In so many ways, this tree looked alien, or somehow mysteriously and inexplicably transplanted to this site. Pryor later learned about its ubiquitous presence in vast areas of the Yilgarn craton, and how it had survived and adapted to the harsh climate. As a rare non-sclerophyll and deciduous tree in this landscape, it is an outlier, but for Pryor, its tidy straight trunk and uniform canopy was more reminiscent of the trees that proliferated in the western canon of landscape painting that had emerged from the more uniform forests of Europe.

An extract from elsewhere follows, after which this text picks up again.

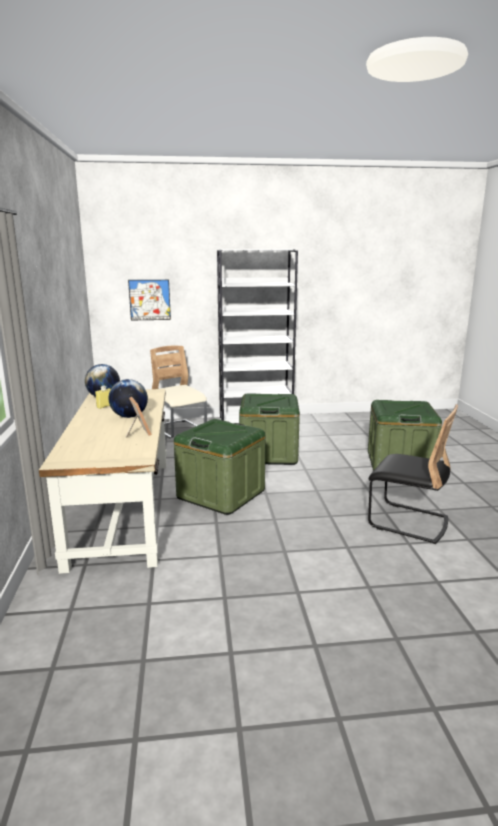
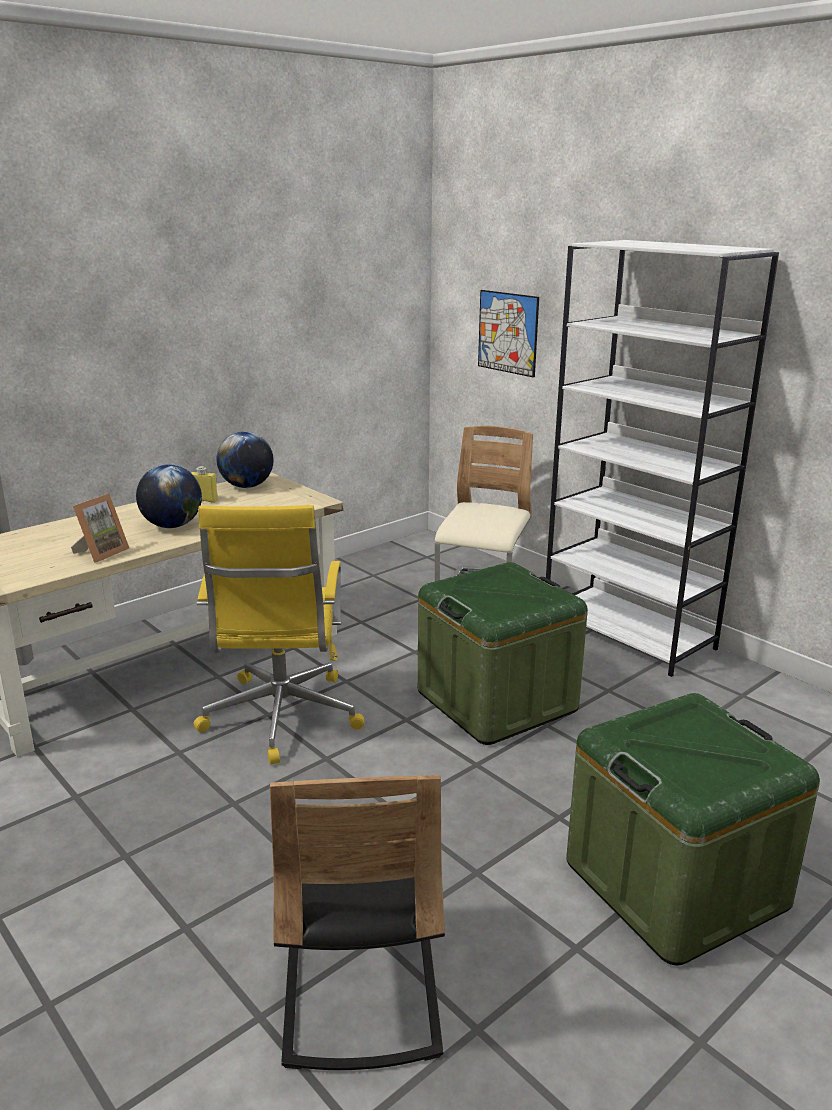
camera: 55 degrees right, 5 degrees up
(221, 494) = (281, 718): green storage box -> yellow office chair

We are deeply grateful to Kevan Goodall and Jason and Robyn Ricketts for donating these remarkable artworks through the Federal Government’s Cultural Gifts Program. With their scale, presence, and conceptual richness these paintings will be cornerstones of our Collection allowing future generations of students, researchers, and visitors to engage with the depth of these artists’ talent and vision. We look forward to celebrating the success of the “Gold Horizon” 50th Anniversary artwork donation campaign in an exhibition titled “Framing Tomorrow” that will be launched at Murdoch University Art Collection’s annual soirée held on Saturday 22nd November 2025.